François Albert - Agence Mondial - 1933
Source : gallica.bnf.fr / Bibliothèque nationale de France

     Cette rentrée aura été de courte durée puisque le gouvernement Daladier est renversé le 24 octobre 1933. Son projet d'équilibre budgétaire prévoyait un plan d'outillage national pour lutter contre le chômage, des recettes nouvelles et des économies dont une baisse des salaires des fonctionnaires progressive (de 3 à 6 %)pour résorber le déficit. Le gouvernement engagea la confiance sur l'article 37 (baisse des salaires), ce qui lui fut refusé par 329 voix contre 241 et 31 abstentions. Il remit donc sa démission.


Rentrée...

    des chasseurs


 Le cri de Paris n° 1902 - 09 septembre 1933
source : Bibliothèque historique de la ville de Paris (cl. de l'auteur)

 

      La mise en place du régime nazi, depuis l'accession d'Hitler à la Chancellerie le 30 janvier, est un des grands thèmes de 1933. Jean Routier y consacre de nombreuses couvertures et met en scène 12 fois Hitler  ! Il évoque aussi ce thème en soulignant le trouble que suscite en France la montée du fascisme et le développement des ligues. Les chasseurs font ici les frais de l'humour gavroche. Regardez bien aussi les chiens que Jean Routier se plaît à dessiner - mais il n'est pas le seul : je pense à Pierre Falké (1884-1947) dont les chasseurs, en 1913, avaient aussi des instincts guerriers. En voici un exemple :



 Pierre Falké -Le Rire n° 565, 29 novembre 1913
Source : gallica.bnf.fr / Bibliothèque nationale de France 

 

      Il faudra songer à composer le chenil de Jean Routier. Une vignette du Cri de Paris en fournit un premier modèle, car si cet hebdomadaire est peu illustré, chacune de ses pages est agrémenté de petites vignettes que l'on qualifiera de thématiques, car souvent répétées d'un numéro à l'autre. Jean Routier y excelle.

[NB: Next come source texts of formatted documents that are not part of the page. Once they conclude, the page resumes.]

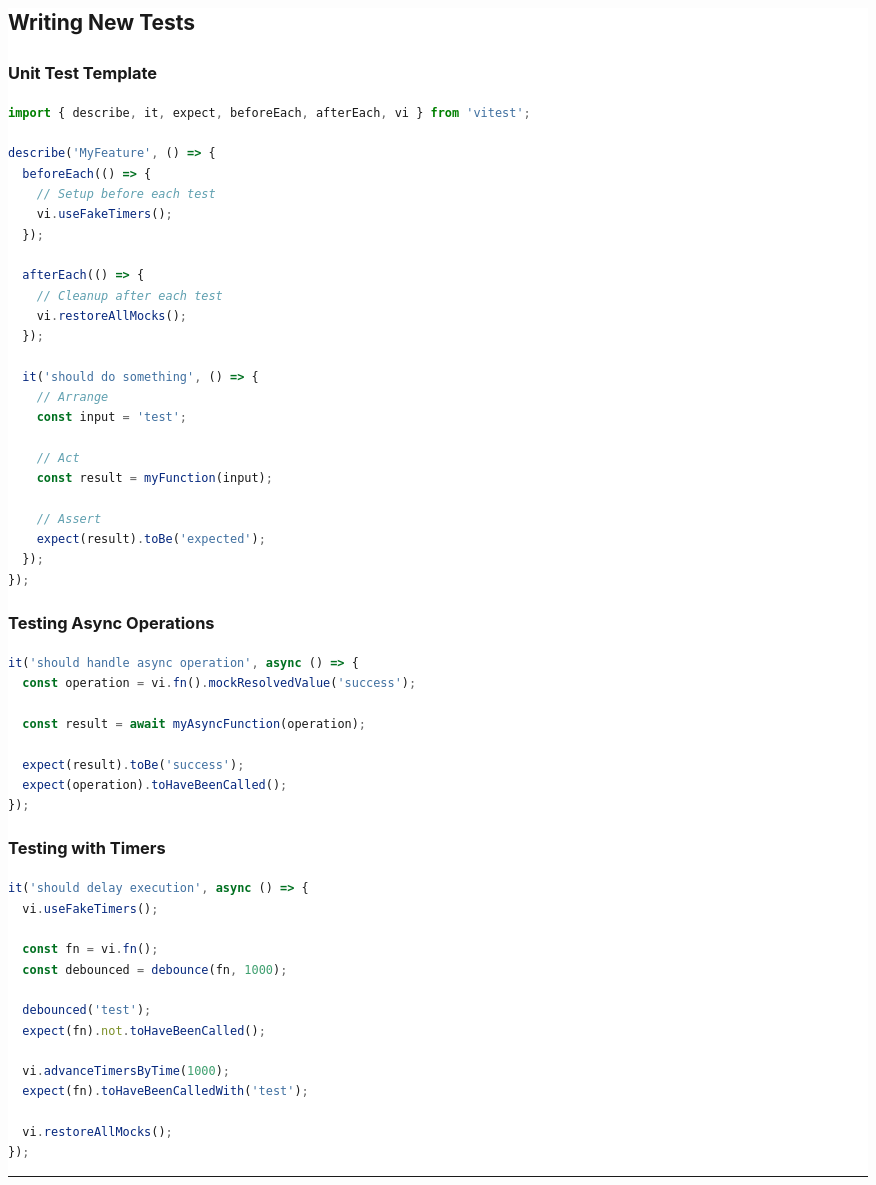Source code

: 
## Writing New Tests

### Unit Test Template

```typescript
import { describe, it, expect, beforeEach, afterEach, vi } from 'vitest';

describe('MyFeature', () => {
  beforeEach(() => {
    // Setup before each test
    vi.useFakeTimers();
  });

  afterEach(() => {
    // Cleanup after each test
    vi.restoreAllMocks();
  });

  it('should do something', () => {
    // Arrange
    const input = 'test';
    
    // Act
    const result = myFunction(input);
    
    // Assert
    expect(result).toBe('expected');
  });
});
```

### Testing Async Operations

```typescript
it('should handle async operation', async () => {
  const operation = vi.fn().mockResolvedValue('success');
  
  const result = await myAsyncFunction(operation);
  
  expect(result).toBe('success');
  expect(operation).toHaveBeenCalled();
});
```

### Testing with Timers

```typescript
it('should delay execution', async () => {
  vi.useFakeTimers();
  
  const fn = vi.fn();
  const debounced = debounce(fn, 1000);
  
  debounced('test');
  expect(fn).not.toHaveBeenCalled();
  
  vi.advanceTimersByTime(1000);
  expect(fn).toHaveBeenCalledWith('test');
  
  vi.restoreAllMocks();
});
```

---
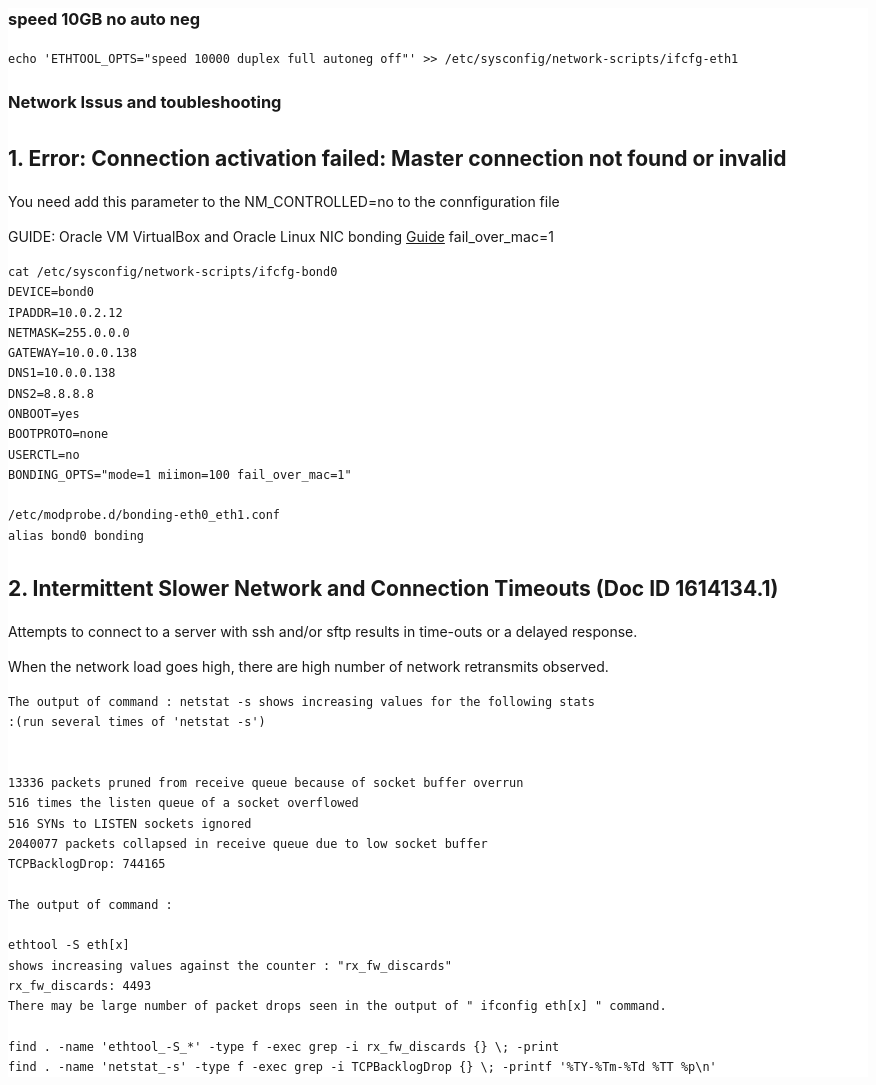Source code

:  ### speed 10GB no auto neg 

```
echo 'ETHTOOL_OPTS="speed 10000 duplex full autoneg off"' >> /etc/sysconfig/network-scripts/ifcfg-eth1
```
### Network Issus and toubleshooting
  

 ## 1. Error: Connection activation failed: Master connection not found or invalid

You need add this parameter to the NM_CONTROLLED=no to the connfiguration file


GUIDE: Oracle VM VirtualBox and Oracle Linux NIC bonding [Guide](https://community.oracle.com/thread/2546040)
fail_over_mac=1

```
cat /etc/sysconfig/network-scripts/ifcfg-bond0
DEVICE=bond0
IPADDR=10.0.2.12
NETMASK=255.0.0.0
GATEWAY=10.0.0.138
DNS1=10.0.0.138
DNS2=8.8.8.8
ONBOOT=yes
BOOTPROTO=none
USERCTL=no
BONDING_OPTS="mode=1 miimon=100 fail_over_mac=1"

/etc/modprobe.d/bonding-eth0_eth1.conf
alias bond0 bonding
```

 ## 2. Intermittent Slower Network and Connection Timeouts (Doc ID 1614134.1)	

  Attempts to connect to a server with ssh and/or sftp results in time-outs or a delayed response.
  
When the network load goes high, there are high number of network retransmits observed.


```
The output of command : netstat -s shows increasing values for the following stats 
:(run several times of 'netstat -s')


13336 packets pruned from receive queue because of socket buffer overrun
516 times the listen queue of a socket overflowed
516 SYNs to LISTEN sockets ignored
2040077 packets collapsed in receive queue due to low socket buffer
TCPBacklogDrop: 744165
  
The output of command : 

ethtool -S eth[x]  
shows increasing values against the counter : "rx_fw_discards"
rx_fw_discards: 4493
There may be large number of packet drops seen in the output of " ifconfig eth[x] " command.

find . -name 'ethtool_-S_*' -type f -exec grep -i rx_fw_discards {} \; -print
find . -name 'netstat_-s' -type f -exec grep -i TCPBacklogDrop {} \; -printf '%TY-%Tm-%Td %TT %p\n'
```
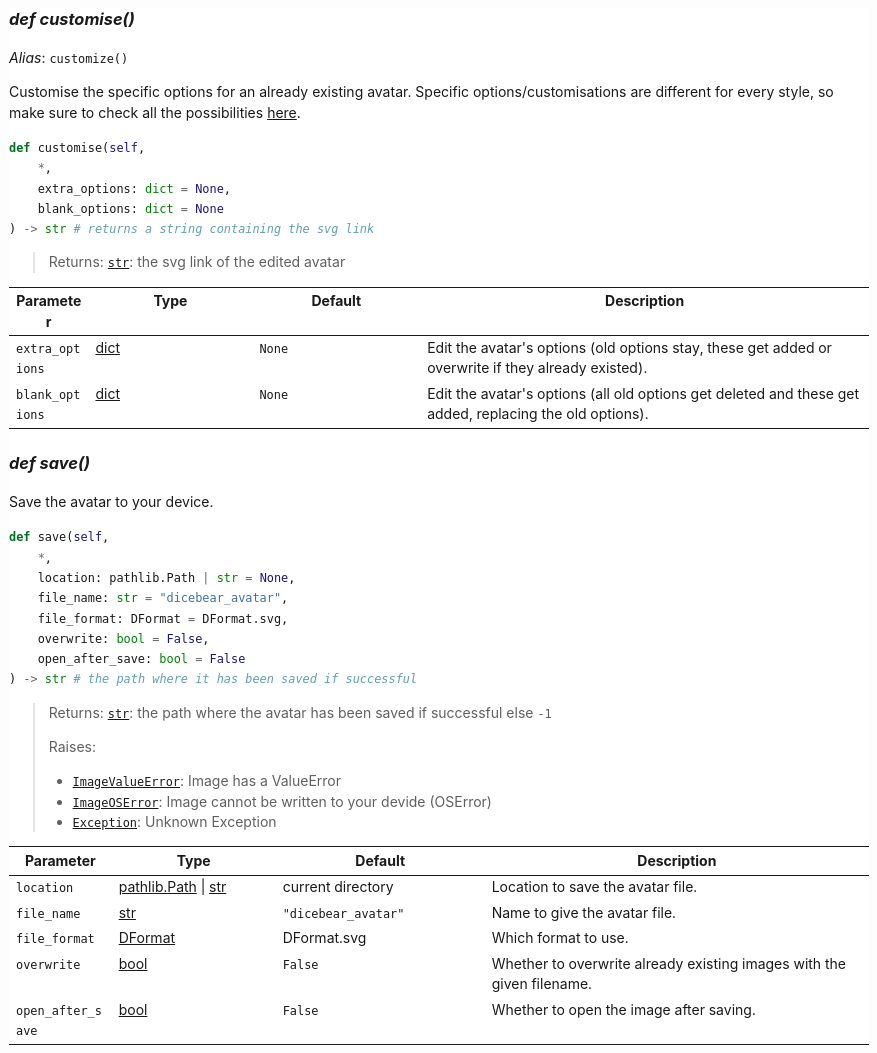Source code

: ### _def customise()_

_Alias_: `customize()`

Customise the specific options for an already existing avatar. Specific options/customisations are different for every style, so make sure to check all the possibilities [here](../start/customization.md#specific-style-options).

```python
def customise(self,
    *,
    extra_options: dict = None,
    blank_options: dict = None
) -> str # returns a string containing the svg link
```

> Returns: [`str`](https://docs.python.org/3/library/stdtypes.html#str): the svg link of the edited avatar

<table><thead><tr><th>Parameter</th><th width="150">Type</th><th width="153.75023705670395">Default</th><th>Description</th></tr></thead><tbody><tr><td><code>extra_options</code></td><td><a href="https://docs.python.org/3/library/stdtypes.html#dict">dict</a></td><td><code>None</code></td><td>Edit the avatar's options (old options stay, these get added or overwrite if they already existed).</td></tr><tr><td><code>blank_options</code></td><td><a href="https://docs.python.org/3/library/stdtypes.html#dict">dict</a></td><td><code>None</code></td><td>Edit the avatar's options (all old options get deleted and these get added, replacing the old options).</td></tr></tbody></table>

&#x20;

### _def save()_

Save the avatar to your device.

```python
def save(self,
    *,
    location: pathlib.Path | str = None,
    file_name: str = "dicebear_avatar",
    file_format: DFormat = DFormat.svg,
    overwrite: bool = False,
    open_after_save: bool = False
) -> str # the path where it has been saved if successful
```

> Returns: [`str`](https://docs.python.org/3/library/stdtypes.html#str): the path where the avatar has been saved if successful else `-1`
>
> Raises:
>
> * [`ImageValueError`](errors.md#class-imagevalueerror-imageerror): Image has a ValueError
> * [`ImageOSError`](errors.md#class-imageoserror-imageerror): Image cannot be written to your devide (OSError)
> * [`Exception`](https://docs.python.org/3/library/exceptions.html#Exception): Unknown Exception

<table><thead><tr><th>Parameter</th><th width="150">Type</th><th width="195">Default</th><th>Description</th></tr></thead><tbody><tr><td><code>location</code></td><td><a href="https://docs.python.org/3/library/pathlib.html#pathlib.Path">pathlib.Path</a> | <a href="https://docs.python.org/3/library/stdtypes.html#str">str</a></td><td>current directory</td><td>Location to save the avatar file.</td></tr><tr><td><code>file_name</code></td><td><a href="https://docs.python.org/3/library/stdtypes.html#str">str</a></td><td><code>"dicebear_avatar"</code></td><td>Name to give the avatar file.</td></tr><tr><td><code>file_format</code></td><td><a href="models.md#class-dformat">DFormat</a></td><td>DFormat.svg</td><td>Which format to use.</td></tr><tr><td><code>overwrite</code></td><td><a href="https://docs.python.org/3/library/stdtypes.html#boolean-values">bool</a></td><td><code>False</code></td><td>Whether to overwrite already existing images with the given filename.</td></tr><tr><td><code>open_after_save</code></td><td><a href="https://docs.python.org/3/library/stdtypes.html#boolean-values">bool</a></td><td><code>False</code></td><td>Whether to open the image after saving.</td></tr></tbody></table>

Vignette aux deux chiens - Le Cri de Paris 1932 (ici, n° 1842, 17 juillet 1932)
source : Bibliothèque historique de la ville de Paris (cl. de l'auteur)



Annexes 

     En marge de Jean Routier, voici quelques autres illustrations de la crise politique d'octobre 1933 publiées dans la presse de l'époque.

 
   Henri-Paul Gassier -Le Petit Parisien , 17 octobre 1933
Source : gallica.bnf.fr / Bibliothèque nationale de France


E. Herriot, G. Bonnet et L. Lamoureux, masqués, viennent déposer le projet de budget à la chambre. Dans l'assistance, on reconnaît Léon Blum (Parti socialiste) et André Tardieu (au fume-cigarette ; Républicains du centre, c'est-à-dire centre-droit). 

Henri-Paul Gassier -Le Petit Parisien , 17 octobre 1933
Source : gallica.bnf.fr / Bibliothèque nationale de France



Pierre Dukercy -Le Petit Journal , 25octobre 1933
Source : gallica.bnf.fr / Bibliothèque nationale de France




Notes   

[1] cité par Tillier (Bertrand).- A la charge ! La caricature en France de 1789 à 2000. Paris : Les éditions de l'Amateur, 2005, p. 207.
[2] Tillier 2005 développe ce point p. 83 ss.
[3] Le Petit Parisien du 06 octobre 1933.
[4] "Les troupes radicales n'aiment pas M. Herriot, elles l'adorent." (Ibid.)